Il convient également de s’intéresser aux types de modèles mis en vente sur le marché. En 2023, sur l’ensemble des distributeurs, 26 % des téléphones étaient des modèles reconditionnés. Un taux qui chute à 4 % chez les principaux opérateurs télécoms (Bouygues, SFR, Free, Orange).


Les réseaux mobiles se déploient... en plus énergivores que les réseaux fixes


Ces opérateurs télécoms – qui représentent 4 % des émissions de gaz à effet de serre liées au numérique en France – ont assuré le déploiement des réseaux mobiles (3G, 4G et maintenant 5G) sur le territoire, permettant ainsi d’accéder à Internet et d’utiliser de gourmandes solutions d’IA générative partout en France. Or, leur déploiement nécessite de prélever des métaux précieux : or, argent, platine, palladium. « La phase de fabrication des équipements de réseaux mobiles représente une part importante de l’épuisement des métaux et minéraux stratégiques et de l’empreinte carbone au sein du cycle de vie des réseaux », appuie l’Arcep.


En 2023, leur fabrication a nécessité 2,4 tonnes de métaux précieux. Une diminution, certes, pour la deuxième année consécutive, mais « principalement due à une réduction significative des ventes d’équipements, et non à une modification de la composition des produits », précise l’Arcep.

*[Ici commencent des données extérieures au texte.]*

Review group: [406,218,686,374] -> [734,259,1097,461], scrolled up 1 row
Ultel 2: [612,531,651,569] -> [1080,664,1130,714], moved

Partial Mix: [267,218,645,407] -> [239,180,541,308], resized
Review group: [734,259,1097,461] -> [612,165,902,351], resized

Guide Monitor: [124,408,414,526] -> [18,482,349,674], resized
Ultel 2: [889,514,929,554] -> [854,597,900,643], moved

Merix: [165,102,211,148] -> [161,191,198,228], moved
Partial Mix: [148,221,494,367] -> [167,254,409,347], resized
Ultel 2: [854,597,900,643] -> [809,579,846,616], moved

Il est à noter que la consommation énergétique des réseaux mobiles est dépendante de leur utilisation par les utilisateurs, contrairement aux réseaux fixes (Wi-Fi : fibre optique). La consommation énergétique annuelle par Go de données sur les réseaux mobiles est quatre fois supérieure à celle sur les réseaux fixes. En clair, surfer sur Internet via les réseaux mobiles est bien plus énergivore que via le Wi-Fi.


Avec le déploiement des solutions d’IA générative, on voit difficilement comment le numérique pourrait devenir plus propre dans les années à venir. Si le secteur représente pour l’instant 4 % des émissions de gaz à effet de serre sur des chiffres qui datent déjà en France, la courbe s’annonce exponentielle.




À noter que ce baromètre prend en compte à la fois les émissions directes générées par l’entreprise (consommation de carburant, de gaz…) et les émissions indirectes (consommation d’électricité). Toutefois, elle ne prend pas en compte les émissions indirectes issues des sources non contrôlées par l’entreprise, notamment les émissions associées à l’utilisation des biens de l’entreprise achetés.